この事実を知ったら、きっと財人だって悲しむはずなのに。
「ちょっと待て……なんか、前にも、黒川から同じような事を」
「良いじゃない。うちなんか見捨ててどっか行きなさいよ!!」
「赤山……朱里……なんだ、コレ、頭が」
「アンタは勝手に六華の皆と遊んでればいいわ。
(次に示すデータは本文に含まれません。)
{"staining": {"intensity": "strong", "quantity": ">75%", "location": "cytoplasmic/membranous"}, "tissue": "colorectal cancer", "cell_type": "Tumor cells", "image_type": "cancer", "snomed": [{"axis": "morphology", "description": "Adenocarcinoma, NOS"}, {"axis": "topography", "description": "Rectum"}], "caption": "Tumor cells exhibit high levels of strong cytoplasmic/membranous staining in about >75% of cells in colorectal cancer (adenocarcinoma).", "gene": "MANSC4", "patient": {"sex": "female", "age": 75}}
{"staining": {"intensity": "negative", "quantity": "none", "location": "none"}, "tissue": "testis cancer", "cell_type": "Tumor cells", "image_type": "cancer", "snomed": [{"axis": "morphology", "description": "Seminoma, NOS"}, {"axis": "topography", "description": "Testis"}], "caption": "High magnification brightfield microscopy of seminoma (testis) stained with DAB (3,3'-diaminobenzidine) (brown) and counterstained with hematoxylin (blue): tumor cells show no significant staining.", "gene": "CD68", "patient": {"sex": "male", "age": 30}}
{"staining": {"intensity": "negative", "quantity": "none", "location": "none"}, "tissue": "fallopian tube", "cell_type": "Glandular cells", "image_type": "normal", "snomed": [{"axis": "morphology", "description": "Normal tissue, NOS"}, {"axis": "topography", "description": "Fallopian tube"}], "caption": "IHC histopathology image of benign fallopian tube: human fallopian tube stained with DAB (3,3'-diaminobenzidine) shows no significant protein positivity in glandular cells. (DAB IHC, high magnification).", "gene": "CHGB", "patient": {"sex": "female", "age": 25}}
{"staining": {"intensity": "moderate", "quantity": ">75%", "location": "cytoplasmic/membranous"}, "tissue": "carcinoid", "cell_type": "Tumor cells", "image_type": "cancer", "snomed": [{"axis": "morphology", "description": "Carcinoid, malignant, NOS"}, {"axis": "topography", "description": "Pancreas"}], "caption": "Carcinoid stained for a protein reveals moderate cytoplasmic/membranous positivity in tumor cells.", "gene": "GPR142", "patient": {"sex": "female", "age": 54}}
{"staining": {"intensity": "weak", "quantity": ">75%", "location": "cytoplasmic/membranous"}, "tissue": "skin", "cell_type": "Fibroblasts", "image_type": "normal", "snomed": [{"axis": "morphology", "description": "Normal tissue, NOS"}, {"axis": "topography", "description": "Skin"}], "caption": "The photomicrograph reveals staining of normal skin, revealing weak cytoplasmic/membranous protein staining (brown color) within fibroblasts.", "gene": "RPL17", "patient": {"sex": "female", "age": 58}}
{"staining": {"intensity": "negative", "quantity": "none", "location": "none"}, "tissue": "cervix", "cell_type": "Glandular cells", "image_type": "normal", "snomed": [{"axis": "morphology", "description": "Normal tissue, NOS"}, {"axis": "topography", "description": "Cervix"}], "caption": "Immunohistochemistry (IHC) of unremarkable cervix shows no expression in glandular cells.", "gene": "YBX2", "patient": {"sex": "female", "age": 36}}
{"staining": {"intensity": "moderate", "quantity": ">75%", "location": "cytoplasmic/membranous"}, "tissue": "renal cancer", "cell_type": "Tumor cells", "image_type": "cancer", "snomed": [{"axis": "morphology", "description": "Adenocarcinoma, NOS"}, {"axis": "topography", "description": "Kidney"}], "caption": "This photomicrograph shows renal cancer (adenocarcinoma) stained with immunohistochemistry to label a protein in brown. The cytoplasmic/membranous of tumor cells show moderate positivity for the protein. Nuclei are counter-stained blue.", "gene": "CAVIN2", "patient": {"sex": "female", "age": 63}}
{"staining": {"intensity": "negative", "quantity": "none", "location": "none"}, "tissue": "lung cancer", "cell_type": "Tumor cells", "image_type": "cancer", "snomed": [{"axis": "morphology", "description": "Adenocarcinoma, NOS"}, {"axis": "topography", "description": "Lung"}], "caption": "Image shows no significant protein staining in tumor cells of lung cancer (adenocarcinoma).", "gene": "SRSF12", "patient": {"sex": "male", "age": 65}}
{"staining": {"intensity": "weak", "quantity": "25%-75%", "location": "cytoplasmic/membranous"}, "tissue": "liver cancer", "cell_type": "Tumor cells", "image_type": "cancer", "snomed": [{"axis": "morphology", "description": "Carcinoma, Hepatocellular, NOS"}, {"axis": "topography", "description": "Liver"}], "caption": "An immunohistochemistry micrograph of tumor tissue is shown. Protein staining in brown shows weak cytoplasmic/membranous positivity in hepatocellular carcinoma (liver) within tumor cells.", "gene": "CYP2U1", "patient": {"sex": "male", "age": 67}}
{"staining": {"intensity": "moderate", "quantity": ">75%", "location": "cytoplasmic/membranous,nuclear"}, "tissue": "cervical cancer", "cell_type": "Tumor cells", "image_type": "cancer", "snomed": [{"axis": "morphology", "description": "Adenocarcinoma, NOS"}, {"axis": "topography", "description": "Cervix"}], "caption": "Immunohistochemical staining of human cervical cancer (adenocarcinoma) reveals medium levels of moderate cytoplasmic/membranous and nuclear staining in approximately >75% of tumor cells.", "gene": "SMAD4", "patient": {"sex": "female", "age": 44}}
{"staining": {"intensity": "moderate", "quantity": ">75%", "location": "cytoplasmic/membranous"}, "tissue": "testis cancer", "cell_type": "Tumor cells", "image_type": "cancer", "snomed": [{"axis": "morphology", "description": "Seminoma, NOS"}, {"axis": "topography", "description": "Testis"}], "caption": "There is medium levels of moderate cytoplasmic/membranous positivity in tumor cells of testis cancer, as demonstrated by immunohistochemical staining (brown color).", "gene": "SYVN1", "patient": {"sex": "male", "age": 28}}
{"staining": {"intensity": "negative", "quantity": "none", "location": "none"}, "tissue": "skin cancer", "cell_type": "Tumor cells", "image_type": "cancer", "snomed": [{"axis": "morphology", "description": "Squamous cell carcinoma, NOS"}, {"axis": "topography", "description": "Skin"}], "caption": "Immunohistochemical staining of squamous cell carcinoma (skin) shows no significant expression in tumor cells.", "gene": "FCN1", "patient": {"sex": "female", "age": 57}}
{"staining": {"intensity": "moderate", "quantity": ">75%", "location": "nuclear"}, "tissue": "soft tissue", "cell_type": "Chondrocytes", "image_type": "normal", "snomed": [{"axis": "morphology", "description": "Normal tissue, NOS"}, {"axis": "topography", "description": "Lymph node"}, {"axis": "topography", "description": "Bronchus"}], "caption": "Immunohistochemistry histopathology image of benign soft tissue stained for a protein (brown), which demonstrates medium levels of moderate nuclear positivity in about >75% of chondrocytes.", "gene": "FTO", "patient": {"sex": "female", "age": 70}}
洗脳で皆の心をしばりつければいいじゃない」
ごめんね、委員長。
ウチ、やっぱダメみたい。
もう、本当に疲れたな。
もう、意識がー
◇
「なんだ……これ」
赤山の話を途中から聞いてなかった。
いや、聞いてなかったって言うか……耳に入らなかった。
「こんな記憶……知らない?いや、知ってる?」
赤山の言葉を聞いてから、ずっと頭が痛い。
流れてくるのは、学園での生活。
記憶の中にある、何の変哲もない学園生活。
それに酷く違和感がある。
何だこれ。
記憶の中の俺が、俺じゃないみたいだ。
「洗脳」
赤山がそんな事を言っていた。
眉唾だ。
でも、なんだろう。
「俺の子の記憶は……洗脳されてたって事だったら辻褄会うよな」
だったら俺は……最低な事をしてる。
六華のみんなを、洗脳で捻じ曲げて。
赤山はそれに気づいたからこそ、こんなに傷ついて?
「とりあえず……助けないと」
雨が降る中、地面に横たわる赤山を見る。
早く助けないと。
でも、きっと俺一人じゃ酷い事になる。
「こんな時に頼れるのはー」
振られたばっかで、ちょっと電話かけにくいけど。
こんな事情を呑み込んでくれるのは……きっと零だけだ。